Sales reps in the OR — helpful or harmful?
Although medical device makers insist that the practice of placing sales reps in operating rooms (ORs) has proven beneficial to surgeons over the years, others claim it has contributed to unwanted outcomes, according to a report published in Kaiser Health News.
In May 2018, for instance, Cristina Martinez underwent what was supposed to be a routine spinal implant procedure. In the course of the operation, her Houston-based spine surgeon discovered that the implant he was about to insert in her back was larger than the one he had intended to use. Under different circumstances, the device maker’s sales representative who was present in the OR that day might have been able to supply the smaller implant. But the rep didn’t have one available, so the surgeon proceeded with the operation using the larger plastic disk.
Four days later, in another procedure, the surgeon removed that disk and replaced it with one that was the correct size. Ms. Martinez has claimed that she awakened from the second procedure in pain, the result of nerve damage that she says led to loss of feeling in her left leg.
In a suit against the doctor, the device maker, and its distributor and sales reps, Ms. Martinez alleges that her injuries were the direct result of their negligence in not having the proper disk available during the initial operation.
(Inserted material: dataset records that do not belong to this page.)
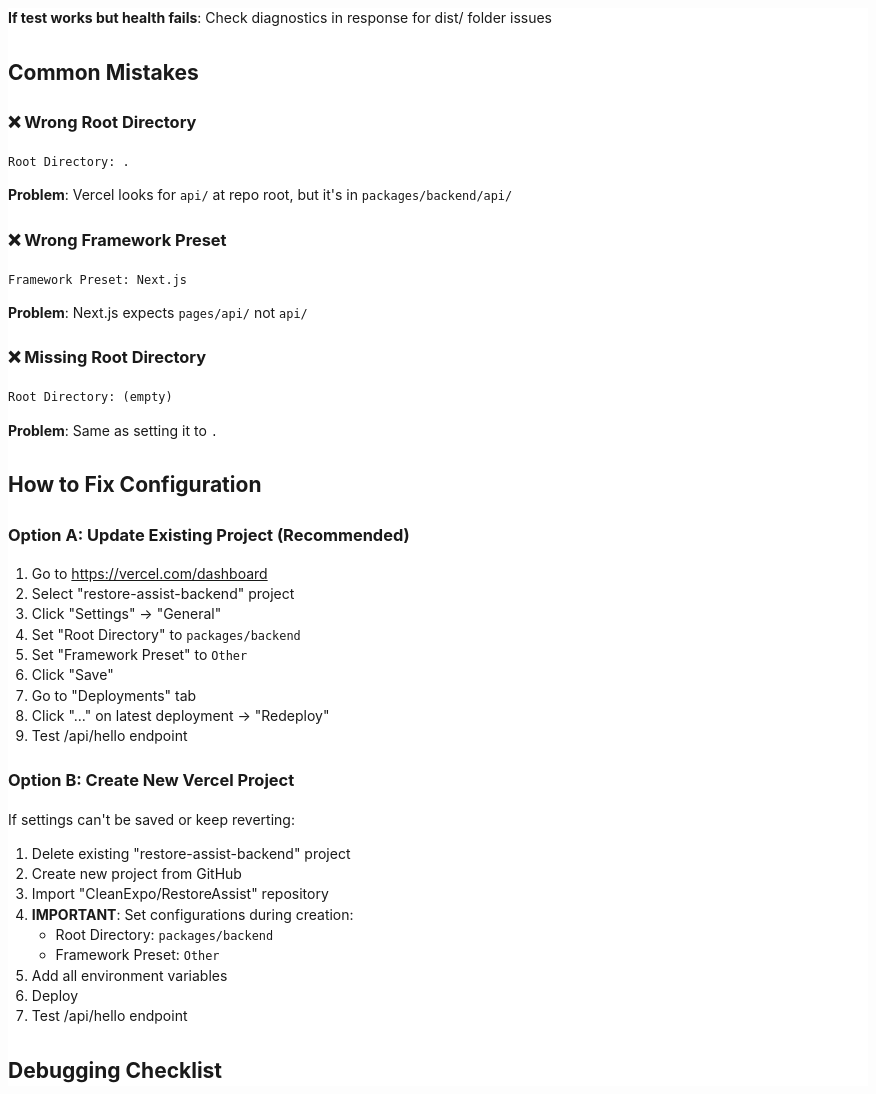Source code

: **If test works but health fails**: Check diagnostics in response for dist/ folder issues

## Common Mistakes

### ❌ Wrong Root Directory
```
Root Directory: .
```
**Problem**: Vercel looks for `api/` at repo root, but it's in `packages/backend/api/`

### ❌ Wrong Framework Preset
```
Framework Preset: Next.js
```
**Problem**: Next.js expects `pages/api/` not `api/`

### ❌ Missing Root Directory
```
Root Directory: (empty)
```
**Problem**: Same as setting it to `.`

## How to Fix Configuration

### Option A: Update Existing Project (Recommended)

1. Go to https://vercel.com/dashboard
2. Select "restore-assist-backend" project
3. Click "Settings" → "General"
4. Set "Root Directory" to `packages/backend`
5. Set "Framework Preset" to `Other`
6. Click "Save"
7. Go to "Deployments" tab
8. Click "..." on latest deployment → "Redeploy"
9. Test /api/hello endpoint

### Option B: Create New Vercel Project

If settings can't be saved or keep reverting:

1. Delete existing "restore-assist-backend" project
2. Create new project from GitHub
3. Import "CleanExpo/RestoreAssist" repository
4. **IMPORTANT**: Set configurations during creation:
   - Root Directory: `packages/backend`
   - Framework Preset: `Other`
5. Add all environment variables
6. Deploy
7. Test /api/hello endpoint

## Debugging Checklist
The defendants have each denied any wrongdoing.
The accused spine surgeon submitted to the court his operating notes, which reportedly say that he had depended on a company distributor and its sales reps to provide “all lengths available” of the implant. In another filing, he contends that the “small area of leg numbness experienced by Ms. Martinez was a known complication of the first surgery...and was not the result of any alleged negligence.”
The device maker also denies any wrongdoing. In its filings, it claims that sales reps initially ordered a sterile kit that included implants ranging from 50 mm to 55 mm in length. The kit, says the manufacturer, was duly shipped to Houston, but the surgeon replaced the original implant with a 40-mm version during Ms. Martinez’ reoperation.
A trial is scheduled for this November.
But was the Houston incident typical?
Device makers argue that having sales reps in the OR makes sense: Well trained, they offer surgeons vital technical guidance in the use of products that are often complex.
Kaiser Health News says its investigation found otherwise. This practice and others “have been blamed for contributing to serious patient harm in thousands of medical malpractice, product liability, and whistleblower lawsuits filed over the past decade,” it reports.
The list of allegations is long: Some patients say they were injured because sales reps sold or delivered either the wrong-size implant or a defective one. Others say that in their communications with doctors, device makers were shown to have been less than truthful about the safety and durability of their products.
Currently, more than 28,000 suits have been consolidated into six multi-district federal cases. Most involve patients who claim injury after receiving hip implants. Some of the procedures required painful reoperations.
Other court actions cite device makers for other misdeeds, including keeping federal regulators in the dark about potentially dangerous product defects and plying surgeons with millions of dollars in illegal kickbacks.
Device makers have denied these and other allegations. Many of their cases have been settled confidentially.